Rich people are needed in our current system to provide money for literally everything because rich people, as a group, control and hoard all of the money.
If they didn’t hoard all of the money, they a) wouldn’t be rich and b) wouldn’t be needed to provide jobs because there’d be more money in circulation.
Money doesn’t come from rich people. They are not money trees. Money comes from the government and rich people hoard it so that the only way you and I can get money is to work for them.
The reason the money matters at all is because people need food, water, shelter, clothing, medicine, and community to live, but all of those things currently require money. Hoarding the money is equivalent to hoarding the necessities of life. We are destroying oversupply of food while people go hungry. We have vacancies everywhere while people go homeless. The whole system is organized by rich people against everyone else to prevent everyone else from having life’s necessities so that they are all compelled to work jobs for the money that the rich people hoarded explicitly so that you would starve if you don’t work for them.
Rich people aren’t necessary in all societies, just the ones organized like ours.
I’d agree to a point but I’d point out they’re doing a piss poor job of it. The ruling class is at its best in decades and we have unemployment? Fucking why? Compel them to answer that and then you can begin hammering out the finer points. So basically if the rich provide for the poor by slowing the poor to work and provide for their families, then why the fuck is employment and home ownership down so much?
You ask them that.
This person would say it’s the poor fault to not find a job, lazyness.

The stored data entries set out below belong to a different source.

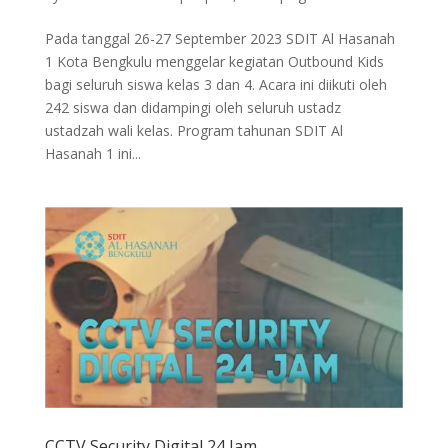
Pada tanggal 26-27 September 2023 SDIT Al Hasanah
1 Kota Bengkulu menggelar kegiatan Outbound Kids
bagi seluruh siswa kelas 3 dan 4. Acara ini diikuti oleh
242 siswa dan didampingi oleh seluruh ustadz
ustadzah wali kelas. Program tahunan SDIT Al
Hasanah 1 ini...
CCTV Security Digital 24 Jam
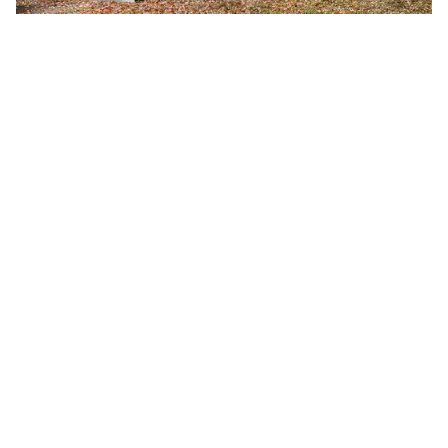
Fall 2026 Semester Begins
Monday, August 24, 2026
8:00 a.m.
A-B Tech's Fall 2026 Semester begins August 24.
Learn more at Welcome to A-B Tech or call (828)
398-7900.
Learn More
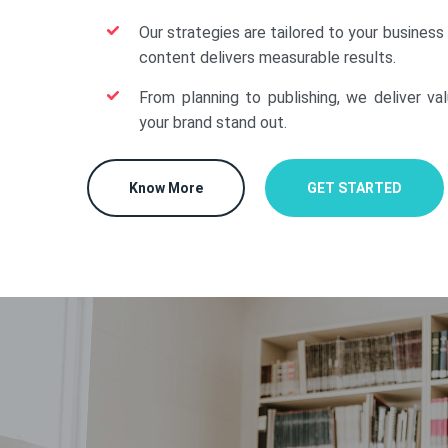
Our strategies are tailored to your business
content delivers measurable results.
From planning to publishing, we deliver va
your brand stand out.
Know More
GET STARTED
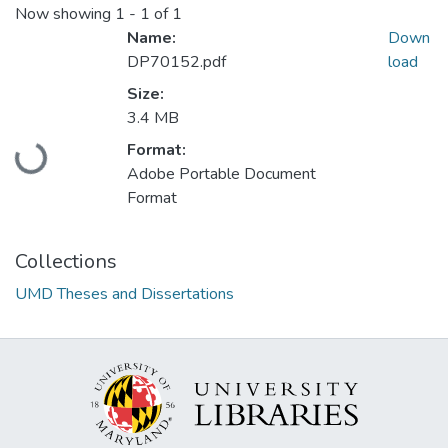
Now showing
1 - 1 of 1
Name:
Down
DP70152.pdf
load
Size:
3.4 MB
Loading...
Format:
Adobe Portable Document
Format
Collections
UMD Theses and Dissertations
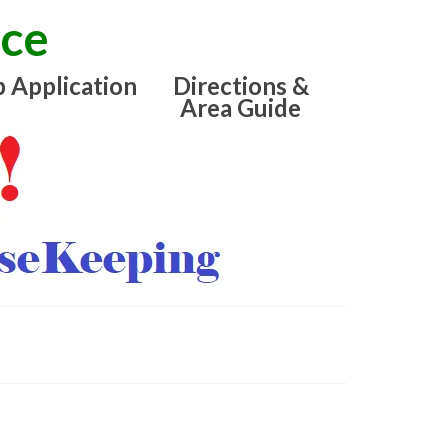
ice
b Application
Directions &
Area Guide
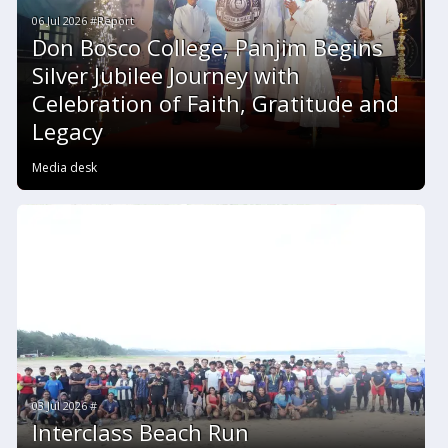
06 Jul 2026 #Report
Don Bosco College, Panjim Begins
Silver Jubilee Journey with
Celebration of Faith, Gratitude and
Legacy
Media desk
03 Jul 2026 #
Interclass Beach Run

How does that work if there are more total people than total jobs?
Or they would say that the person should take any job, even if it would pay them so low that they can’t pay rent, keep the lights on, and feed themselves — in other words, effectively slavery.
That’s a fallacy. The argument that we need the rich to provide jobs implies we need the rich to provide meaningful jobs that allow people to be self sufficient. If they’re actual job creators, the benefit is that they’re lifting others up. Maybe not as high as they are, but they are benefiting society. If they fail to do that, the argument that the rich create jobs carries no weight.